**RECORD EXCERPTS**
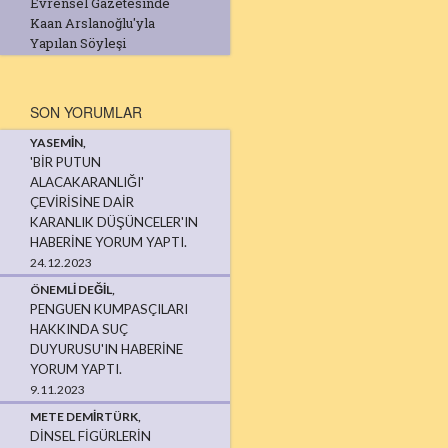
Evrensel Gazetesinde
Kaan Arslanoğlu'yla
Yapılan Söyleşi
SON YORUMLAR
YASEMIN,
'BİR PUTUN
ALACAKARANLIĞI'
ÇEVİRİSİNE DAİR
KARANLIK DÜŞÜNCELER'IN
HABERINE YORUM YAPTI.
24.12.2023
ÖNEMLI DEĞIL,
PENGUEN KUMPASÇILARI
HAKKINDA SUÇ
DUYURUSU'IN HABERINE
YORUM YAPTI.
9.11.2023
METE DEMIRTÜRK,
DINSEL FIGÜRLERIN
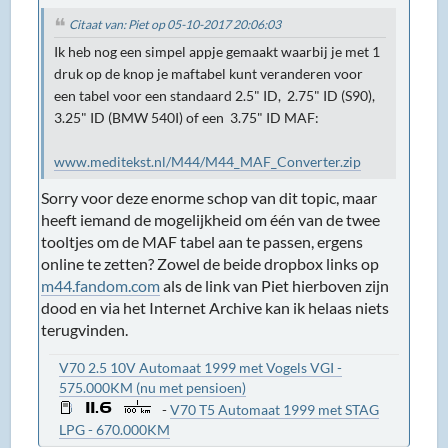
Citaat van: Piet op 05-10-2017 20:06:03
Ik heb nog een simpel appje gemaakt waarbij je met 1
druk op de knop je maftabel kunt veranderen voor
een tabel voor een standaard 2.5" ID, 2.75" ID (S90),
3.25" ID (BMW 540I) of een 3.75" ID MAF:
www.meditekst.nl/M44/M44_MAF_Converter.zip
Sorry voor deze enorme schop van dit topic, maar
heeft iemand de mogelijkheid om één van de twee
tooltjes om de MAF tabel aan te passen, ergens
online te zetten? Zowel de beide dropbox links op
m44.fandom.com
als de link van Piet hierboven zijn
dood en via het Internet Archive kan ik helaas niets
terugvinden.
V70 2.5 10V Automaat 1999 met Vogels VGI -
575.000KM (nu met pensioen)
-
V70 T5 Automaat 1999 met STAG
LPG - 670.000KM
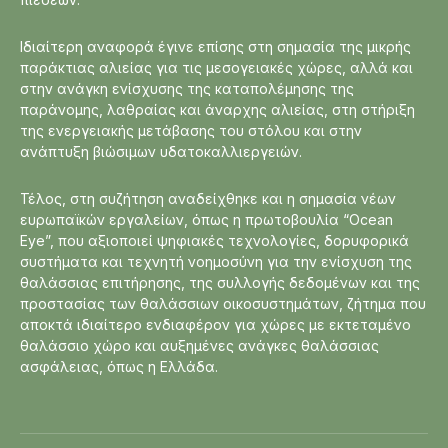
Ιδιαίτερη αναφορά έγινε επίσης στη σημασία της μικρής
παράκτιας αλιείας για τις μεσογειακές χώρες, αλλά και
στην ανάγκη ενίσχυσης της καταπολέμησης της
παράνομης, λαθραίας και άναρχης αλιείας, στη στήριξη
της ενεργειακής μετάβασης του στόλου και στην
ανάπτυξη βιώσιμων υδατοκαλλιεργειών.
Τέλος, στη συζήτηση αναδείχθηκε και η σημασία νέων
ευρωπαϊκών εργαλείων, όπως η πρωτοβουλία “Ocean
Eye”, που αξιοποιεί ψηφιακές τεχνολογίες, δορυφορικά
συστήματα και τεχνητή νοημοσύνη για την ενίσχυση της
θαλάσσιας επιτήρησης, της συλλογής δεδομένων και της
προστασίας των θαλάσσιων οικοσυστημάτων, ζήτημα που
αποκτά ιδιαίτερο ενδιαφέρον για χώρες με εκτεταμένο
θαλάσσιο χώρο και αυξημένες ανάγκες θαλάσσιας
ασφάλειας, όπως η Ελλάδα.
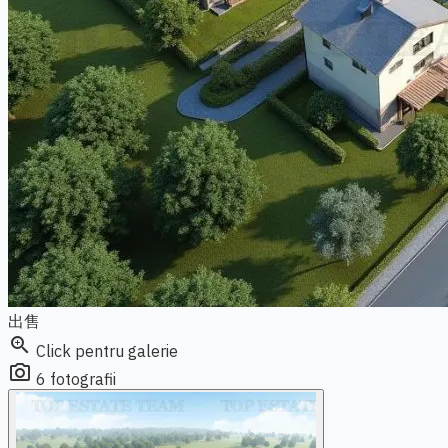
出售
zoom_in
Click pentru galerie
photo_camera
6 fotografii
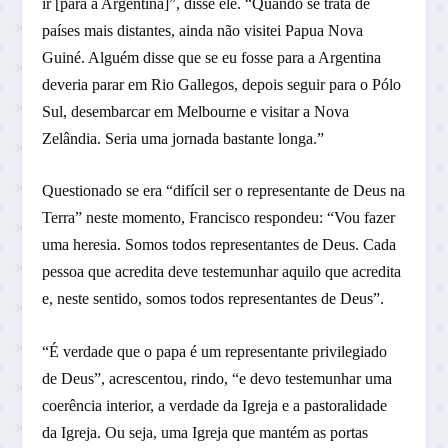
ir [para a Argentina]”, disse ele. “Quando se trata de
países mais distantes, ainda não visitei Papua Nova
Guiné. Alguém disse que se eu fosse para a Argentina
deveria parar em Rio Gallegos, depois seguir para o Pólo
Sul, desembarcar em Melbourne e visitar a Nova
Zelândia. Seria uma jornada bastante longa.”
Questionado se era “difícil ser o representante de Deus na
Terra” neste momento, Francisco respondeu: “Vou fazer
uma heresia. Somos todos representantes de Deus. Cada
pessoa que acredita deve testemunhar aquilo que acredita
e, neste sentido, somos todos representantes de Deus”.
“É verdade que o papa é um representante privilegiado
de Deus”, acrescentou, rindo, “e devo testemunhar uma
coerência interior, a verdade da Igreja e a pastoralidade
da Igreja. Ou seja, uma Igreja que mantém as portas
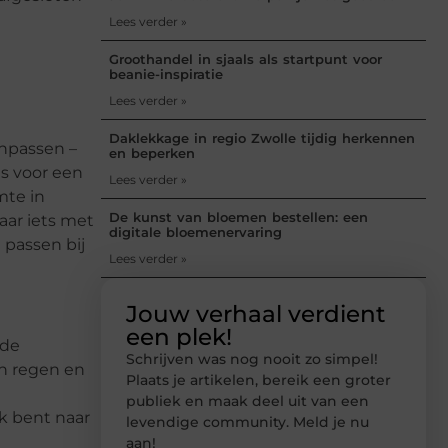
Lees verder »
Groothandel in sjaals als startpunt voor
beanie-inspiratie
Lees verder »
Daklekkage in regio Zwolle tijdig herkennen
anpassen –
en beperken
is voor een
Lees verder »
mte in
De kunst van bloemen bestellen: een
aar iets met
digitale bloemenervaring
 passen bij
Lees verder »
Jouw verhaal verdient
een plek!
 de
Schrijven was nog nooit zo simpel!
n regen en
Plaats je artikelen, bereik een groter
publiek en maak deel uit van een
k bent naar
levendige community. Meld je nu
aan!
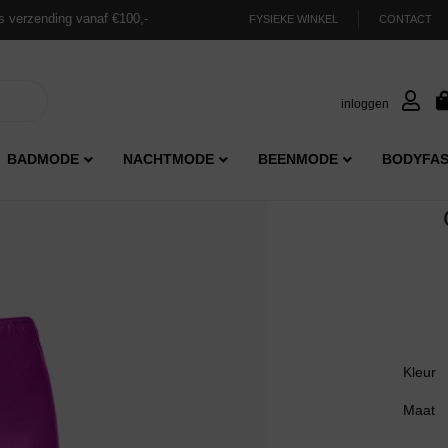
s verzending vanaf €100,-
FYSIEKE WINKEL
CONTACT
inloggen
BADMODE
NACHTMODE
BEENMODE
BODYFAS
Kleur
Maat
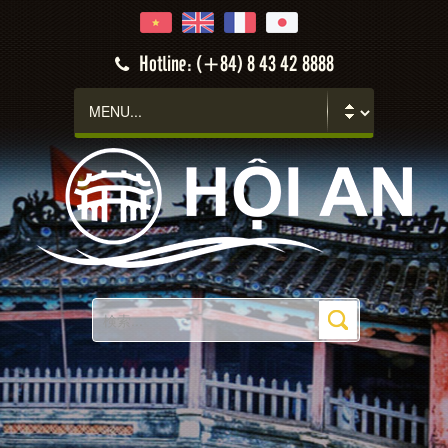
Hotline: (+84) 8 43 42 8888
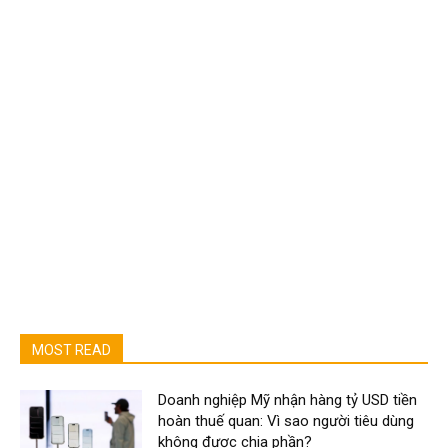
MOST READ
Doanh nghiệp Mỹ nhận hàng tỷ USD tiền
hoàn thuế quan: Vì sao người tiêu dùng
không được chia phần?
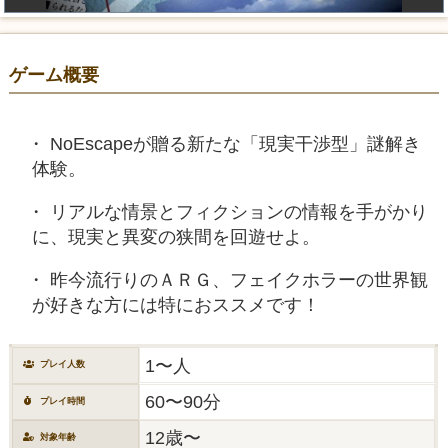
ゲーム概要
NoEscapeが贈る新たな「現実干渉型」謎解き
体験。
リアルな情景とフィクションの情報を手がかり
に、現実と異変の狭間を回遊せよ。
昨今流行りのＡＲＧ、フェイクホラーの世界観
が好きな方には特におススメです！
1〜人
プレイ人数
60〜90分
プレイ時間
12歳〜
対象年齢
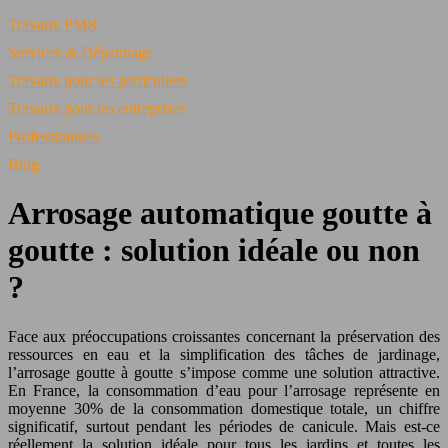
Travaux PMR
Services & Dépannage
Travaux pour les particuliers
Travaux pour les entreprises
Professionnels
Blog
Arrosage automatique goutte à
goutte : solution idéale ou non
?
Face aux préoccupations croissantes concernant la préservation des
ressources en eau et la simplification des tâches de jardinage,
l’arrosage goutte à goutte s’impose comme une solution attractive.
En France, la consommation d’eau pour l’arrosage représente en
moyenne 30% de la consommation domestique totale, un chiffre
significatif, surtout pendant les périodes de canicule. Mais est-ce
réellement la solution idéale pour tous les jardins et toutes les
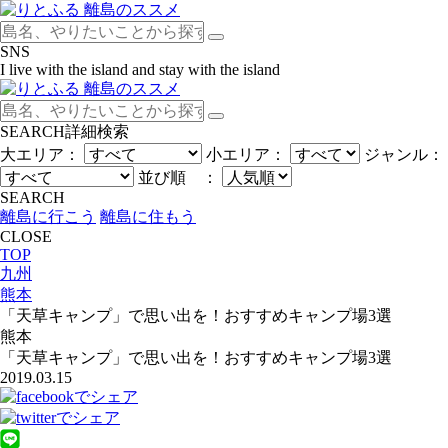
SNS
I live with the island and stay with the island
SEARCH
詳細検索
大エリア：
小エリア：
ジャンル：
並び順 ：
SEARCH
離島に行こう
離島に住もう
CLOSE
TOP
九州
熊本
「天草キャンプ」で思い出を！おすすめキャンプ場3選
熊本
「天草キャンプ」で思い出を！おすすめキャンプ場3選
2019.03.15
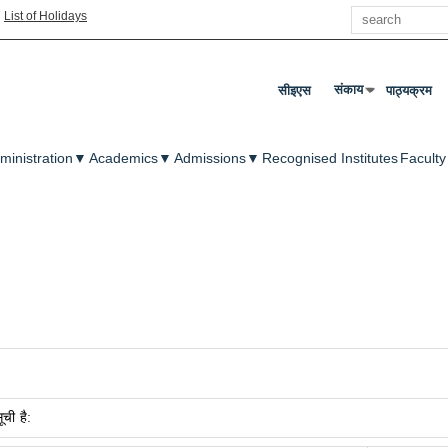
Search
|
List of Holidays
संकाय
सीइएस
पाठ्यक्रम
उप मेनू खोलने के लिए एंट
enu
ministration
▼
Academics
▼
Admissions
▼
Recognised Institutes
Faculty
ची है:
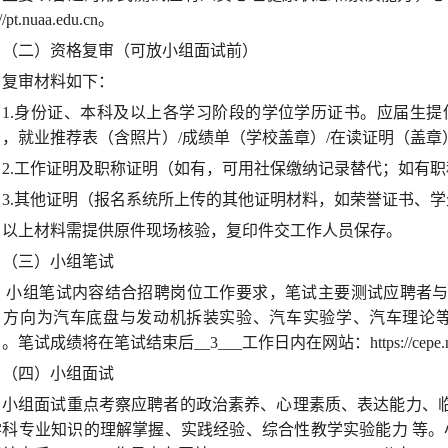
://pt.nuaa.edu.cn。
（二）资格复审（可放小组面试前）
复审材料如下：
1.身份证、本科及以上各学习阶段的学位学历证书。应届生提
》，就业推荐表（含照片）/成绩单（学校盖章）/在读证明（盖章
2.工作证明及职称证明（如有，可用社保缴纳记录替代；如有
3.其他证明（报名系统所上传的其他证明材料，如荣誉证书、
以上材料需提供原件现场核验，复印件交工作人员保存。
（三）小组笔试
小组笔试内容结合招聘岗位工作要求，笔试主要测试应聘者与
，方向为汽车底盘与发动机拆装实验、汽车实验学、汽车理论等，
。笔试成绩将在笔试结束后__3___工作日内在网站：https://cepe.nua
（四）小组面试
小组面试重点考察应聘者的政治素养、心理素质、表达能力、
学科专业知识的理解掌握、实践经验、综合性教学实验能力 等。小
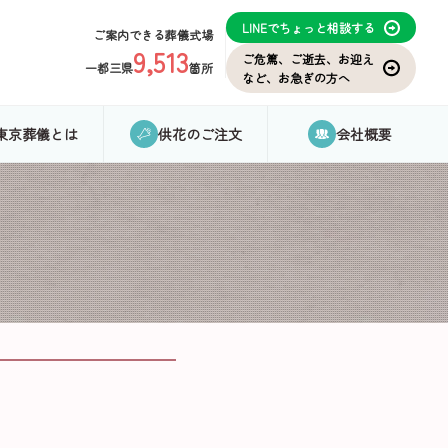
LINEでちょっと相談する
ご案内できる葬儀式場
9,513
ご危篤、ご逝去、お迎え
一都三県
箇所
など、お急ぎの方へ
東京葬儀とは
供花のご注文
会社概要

**YOUR TASK**
Reproduce the text of every row above word for word, and leave the pictures out of your answer.

**REPLY TO THE TASK**
Evrensel Gazetesinde
Kaan Arslanoğlu'yla
Yapılan Söyleşi
SON YORUMLAR
YASEMIN,
'BİR PUTUN
ALACAKARANLIĞI'
ÇEVİRİSİNE DAİR
KARANLIK DÜŞÜNCELER'IN
HABERINE YORUM YAPTI.
24.12.2023
ÖNEMLI DEĞIL,
PENGUEN KUMPASÇILARI
HAKKINDA SUÇ
DUYURUSU'IN HABERINE
YORUM YAPTI.
9.11.2023
METE DEMIRTÜRK,
DINSEL FIGÜRLERIN
Citaat van: Piet op 05-10-2017 20:06:03
Ik heb nog een simpel appje gemaakt waarbij je met 1
druk op de knop je maftabel kunt veranderen voor
een tabel voor een standaard 2.5" ID, 2.75" ID (S90),
3.25" ID (BMW 540I) of een 3.75" ID MAF:
www.meditekst.nl/M44/M44_MAF_Converter.zip
Sorry voor deze enorme schop van dit topic, maar
heeft iemand de mogelijkheid om één van de twee
tooltjes om de MAF tabel aan te passen, ergens
online te zetten? Zowel de beide dropbox links op
m44.fandom.com
als de link van Piet hierboven zijn
dood en via het Internet Archive kan ik helaas niets
terugvinden.
V70 2.5 10V Automaat 1999 met Vogels VGI -
575.000KM (nu met pensioen)
-
V70 T5 Automaat 1999 met STAG
LPG - 670.000KM
Ιδιαίτερη αναφορά έγινε επίσης στη σημασία της μικρής
παράκτιας αλιείας για τις μεσογειακές χώρες, αλλά και
στην ανάγκη ενίσχυσης της καταπολέμησης της
παράνομης, λαθραίας και άναρχης αλιείας, στη στήριξη
της ενεργειακής μετάβασης του στόλου και στην
ανάπτυξη βιώσιμων υδατοκαλλιεργειών.
Τέλος, στη συζήτηση αναδείχθηκε και η σημασία νέων
ευρωπαϊκών εργαλείων, όπως η πρωτοβουλία “Ocean
Eye”, που αξιοποιεί ψηφιακές τεχνολογίες, δορυφορικά
συστήματα και τεχνητή νοημοσύνη για την ενίσχυση της
θαλάσσιας επιτήρησης, της συλλογής δεδομένων και της
προστασίας των θαλάσσιων οικοσυστημάτων, ζήτημα που
αποκτά ιδιαίτερο ενδιαφέρον για χώρες με εκτεταμένο
θαλάσσιο χώρο και αυξημένες ανάγκες θαλάσσιας
ασφάλειας, όπως η Ελλάδα.
出售
zoom_in
Click pentru galerie
photo_camera
6 fotografii
ir [para a Argentina]”, disse ele. “Quando se trata de
países mais distantes, ainda não visitei Papua Nova
Guiné. Alguém disse que se eu fosse para a Argentina
deveria parar em Rio Gallegos, depois seguir para o Pólo
Sul, desembarcar em Melbourne e visitar a Nova
Zelândia. Seria uma jornada bastante longa.”
Questionado se era “difícil ser o representante de Deus na
Terra” neste momento, Francisco respondeu: “Vou fazer
uma heresia. Somos todos representantes de Deus. Cada
pessoa que acredita deve testemunhar aquilo que acredita
e, neste sentido, somos todos representantes de Deus”.
“É verdade que o papa é um representante privilegiado
de Deus”, acrescentou, rindo, “e devo testemunhar uma
coerência interior, a verdade da Igreja e a pastoralidade
da Igreja. Ou seja, uma Igreja que mantém as portas
Lees verder »
Groothandel in sjaals als startpunt voor
beanie-inspiratie
Lees verder »
Daklekkage in regio Zwolle tijdig herkennen
anpassen –
en beperken
is voor een
Lees verder »
mte in
De kunst van bloemen bestellen: een
aar iets met
digitale bloemenervaring
 passen bij
Lees verder »
Jouw verhaal verdient
een plek!
 de
Schrijven was nog nooit zo simpel!
n regen en
Plaats je artikelen, bereik een groter
publiek en maak deel uit van een
k bent naar
levendige community. Meld je nu
aan!
s verzending vanaf €100,-
FYSIEKE WINKEL
CONTACT
inloggen
BADMODE
NACHTMODE
BEENMODE
BODYFAS
Kleur
Maat
Hotline: (+84) 8 43 42 8888
MOST READ
Doanh nghiệp Mỹ nhận hàng tỷ USD tiền
hoàn thuế quan: Vì sao người tiêu dùng
không được chia phần?
ゲーム概要
NoEscapeが贈る新たな「現実干渉型」謎解き
体験。
リアルな情景とフィクションの情報を手がかり
に、現実と異変の狭間を回遊せよ。
昨今流行りのＡＲＧ、フェイクホラーの世界観
が好きな方には特におススメです！
1〜人
プレイ人数
60〜90分
プレイ時間
12歳〜
対象年齢
Travaux PMR
Services & Dépannage
Travaux pour les particuliers
Travaux pour les entreprises
Professionnels
Blog
Arrosage automatique goutte à
goutte : solution idéale ou non
?
Face aux préoccupations croissantes concernant la préservation des
ressources en eau et la simplification des tâches de jardinage,
l’arrosage goutte à goutte s’impose comme une solution attractive.
En France, la consommation d’eau pour l’arrosage représente en
moyenne 30% de la consommation domestique totale, un chiffre
significatif, surtout pendant les périodes de canicule. Mais est-ce
réellement la solution idéale pour tous les jardins et toutes les
SNS
I live with the island and stay with the island
SEARCH
詳細検索
大エリア：
小エリア：
ジャンル：
並び順 ：
SEARCH
離島に行こう
離島に住もう
CLOSE
TOP
九州
熊本
「天草キャンプ」で思い出を！おすすめキャンプ場3選
熊本
「天草キャンプ」で思い出を！おすすめキャンプ場3選
2019.03.15
Search
|
List of Holidays
संकाय
सीइएस
पाठ्यक्रम
उप मेनू खोलने के लिए एंट
enu
ministration
▼
Academics
▼
Admissions
▼
Recognised Institutes
Faculty
ची है:
://pt.nuaa.edu.cn。
（二）资格复审（可放小组面试前）
复审材料如下：
1.身份证、本科及以上各学习阶段的学位学历证书。应届生提
》，就业推荐表（含照片）/成绩单（学校盖章）/在读证明（盖章
2.工作证明及职称证明（如有，可用社保缴纳记录替代；如有
3.其他证明（报名系统所上传的其他证明材料，如荣誉证书、
以上材料需提供原件现场核验，复印件交工作人员保存。
（三）小组笔试
小组笔试内容结合招聘岗位工作要求，笔试主要测试应聘者与
，方向为汽车底盘与发动机拆装实验、汽车实验学、汽车理论等，
。笔试成绩将在笔试结束后__3___工作日内在网站：https://cepe.nua
（四）小组面试
小组面试重点考察应聘者的政治素养、心理素质、表达能力、
学科专业知识的理解掌握、实践经验、综合性教学实验能力 等。小
LINEでちょっと相談する
ご案内できる葬儀式場
9,513
ご危篤、ご逝去、お迎え
一都三県
箇所
など、お急ぎの方へ
東京葬儀とは
供花のご注文
会社概要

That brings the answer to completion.